ウーバーが日本で失敗した本当の理由(1) 革新的サービス会社として市民に支持されず (3/5ページ)

 信用されない企業

 米国ではサービス開始当初、両社が法に反しているわけではないことから当局が積極的に取り締まりに動こうとはしなかった。しかし、2012年にはワシントンDCでウーバーの運転手が摘発され、それを受けてウーバーが先導する過激な反動が即座に巻き起こった。

 ウーバーは革新者であり、世の中の進歩を逆行させる規制当局によって、ただ毎日の暮らしを良くすることを望む勤勉な市民が摘発されているという見方がされたのである。

 これ以上に米国らしいビジネスモデルがあるだろうか。現在、ウーバーは米国で数百人のロビイストと契約し、敏腕キャンペーンマネジャーを採用し、何千万ドルもの予算を投じて、各州で自社のサービスの成長を後押しする法律を成立させている。
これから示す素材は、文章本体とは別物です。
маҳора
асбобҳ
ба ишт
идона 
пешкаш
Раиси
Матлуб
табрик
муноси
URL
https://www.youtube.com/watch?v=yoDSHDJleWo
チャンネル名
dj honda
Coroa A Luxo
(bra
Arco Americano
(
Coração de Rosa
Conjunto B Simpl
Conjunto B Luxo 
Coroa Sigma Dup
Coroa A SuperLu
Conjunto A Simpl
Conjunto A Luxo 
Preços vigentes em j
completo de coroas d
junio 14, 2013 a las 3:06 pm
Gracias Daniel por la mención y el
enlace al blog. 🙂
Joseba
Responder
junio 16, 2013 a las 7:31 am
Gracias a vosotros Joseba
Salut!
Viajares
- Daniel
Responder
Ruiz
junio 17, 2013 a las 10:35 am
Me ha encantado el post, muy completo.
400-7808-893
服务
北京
協力的でない地方議会議員がいれば名指しで批判し、タクシー業界との癒着があるのではないかと糾弾する。

 同時に、全米の法廷では規制当局に対抗する地道な作戦を展開している。当局の動きは遅いかもしれない。しかし、いずれその手は迫ってくる。規制当局が「事故の統計を見たい」と言えば、ウーバーは「訴えてみろ」と言う。当局が勝てば、控訴する。それに当局が勝てば、部分的なリストを開示する。リストに全情報が示されていないことは証明できないだろう、文句があるならまた訴えてみろ。そういう姿勢だ。